Remember that it is the responsibility of a called function to preserve the values of r4 through r11 and r13. So, one solution is to just step in the debugger back out to WinMain and then look at r4. But there are a number of reasons why this might not be possible: you may be looking at a post-mortem Watson dump; the debugger might be misbehaving; you might need to do more investigation before you step back out and lose your current state, etc. So then what do you do?
Since it is the responsibility of a called function to preserve r4 – r11, that means that one of the functions in the call stack (above the function you care about) must have preserved your r4. So, starting at WinMain (since that's where your local lives) walk up the stack one frame at a time looking for a function that preserved r4 on the stack.

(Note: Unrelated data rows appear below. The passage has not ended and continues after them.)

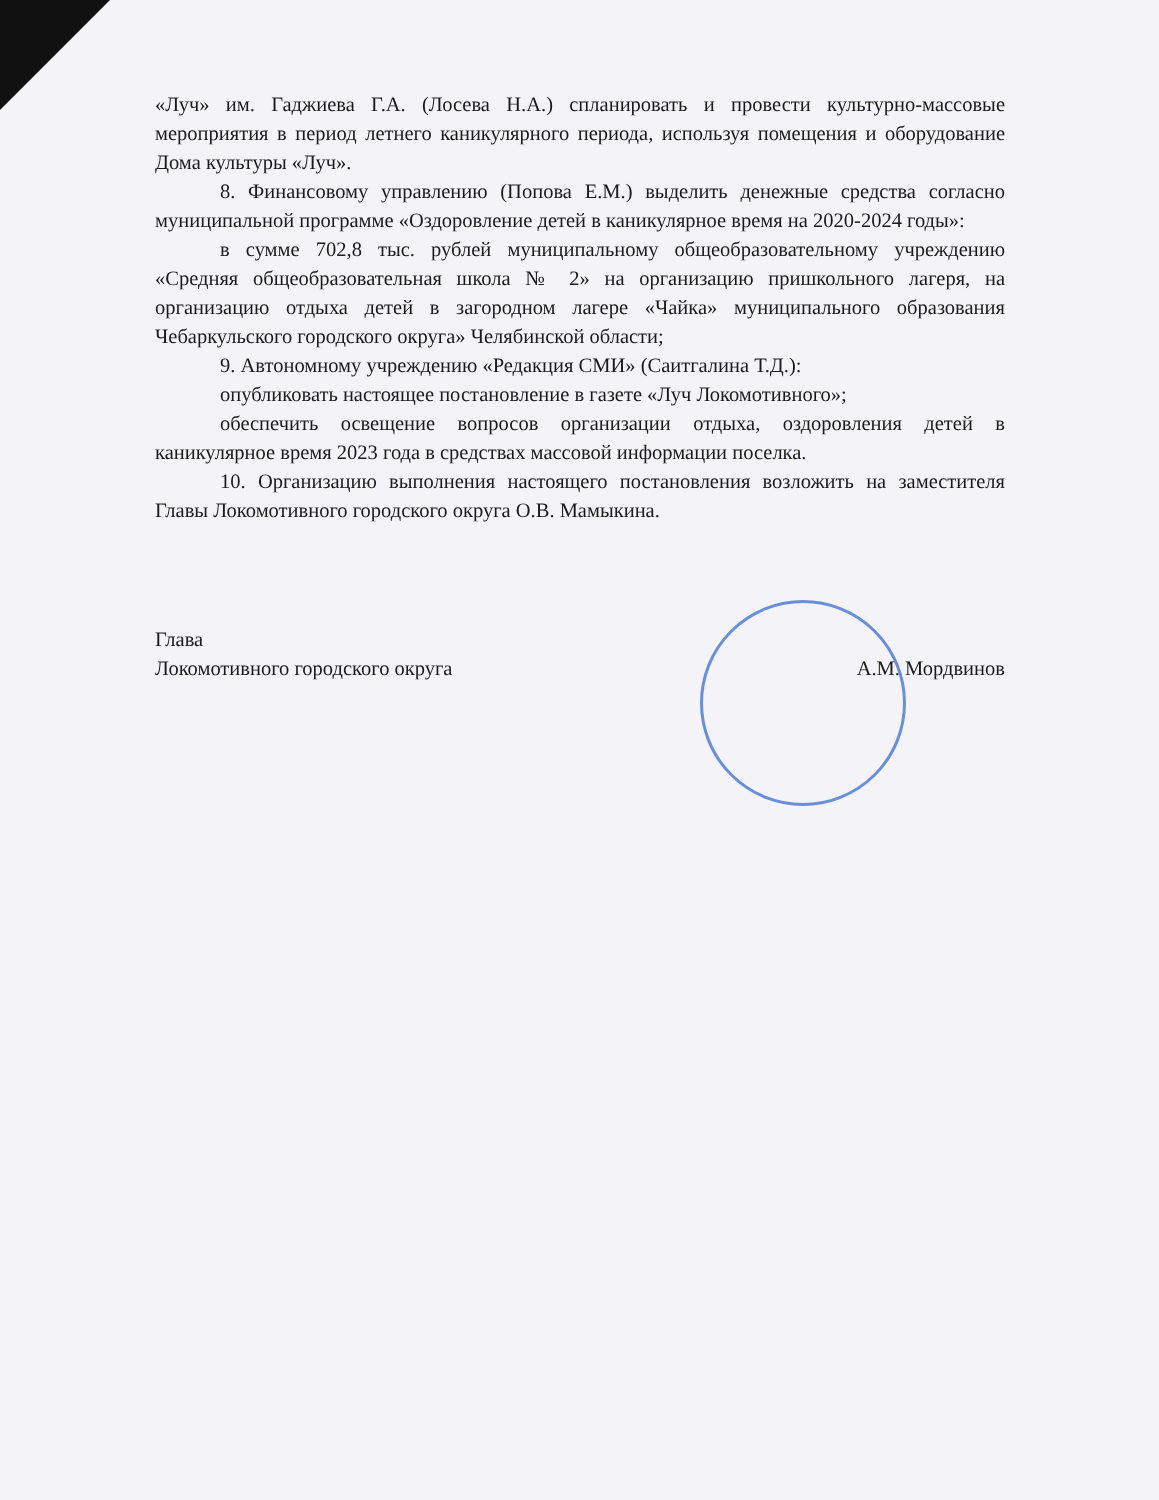«Луч» им. Гаджиева Г.А. (Лосева Н.А.) спланировать и провести культурно-массовые мероприятия в период летнего каникулярного периода, используя помещения и оборудование Дома культуры «Луч».
8. Финансовому управлению (Попова Е.М.) выделить денежные средства согласно муниципальной программе «Оздоровление детей в каникулярное время на 2020-2024 годы»:
в сумме 702,8 тыс. рублей муниципальному общеобразовательному учреждению «Средняя общеобразовательная школа № 2» на организацию пришкольного лагеря, на организацию отдыха детей в загородном лагере «Чайка» муниципального образования Чебаркульского городского округа» Челябинской области;
9. Автономному учреждению «Редакция СМИ» (Саитгалина Т.Д.):
опубликовать настоящее постановление в газете «Луч Локомотивного»;
обеспечить освещение вопросов организации отдыха, оздоровления детей в каникулярное время 2023 года в средствах массовой информации поселка.
10. Организацию выполнения настоящего постановления возложить на заместителя Главы Локомотивного городского округа О.В. Мамыкина.
Глава
Локомотивного городского округа
А.М. Мордвинов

So we start at InitInstance. Find the beginning of the function:
BOOL InitInstance(HINSTANCE hInstance, int nCmdShow)
{
000117F8 stmdb sp!, {r4 - r7, lr}
000117FC sub sp, sp, #0x75, 30
And there it is. InitInstance preserves r4. But where exactly did it put r4? Remember what the stack looks like:
MyRegisterClass locals MyRegisterClass frame pointer
MyRegisterClass preserved registers
InitInstance locals InitInstance frame pointer
InitInstance preserved registers
WinMain locals WinMain frame pointer
WinMain preserved registers
So first you need to find the frame pointer for WinMain, which Platform Builder's call stack window will give you. Or, if you are using Visual Studio 2005, double-click WinMain's frame in the Call Stack window, then look at the value of sp in the Registers window. (If for some reason you don't have a debugger, you can even figure out the frame pointer yourself by starting with the current value of the stack pointer and looking at the prolog of each function in the stack to see how big each frame is.)
So now we know WinMain's frame pointer, which points to its locals. The "sub sp,sp,#0x75,30" instruction tells us that WinMain has 0x1D4 bytes of locals (0x1D4 == 0x75 << (32-30)). So WinMain's preserved registers start at the frame pointer + 0x1d4. And since r4 is the first of the preserved registers, r4 lives at the frame pointer + 0x1d4. And there you have it, you found the value of WinMain's local hInstance variable.
By the way, if you reach the very top of the call stack, and none of the functions preserved r4, that means that none of them trash r4, and so the current value of r4 is what you are looking for.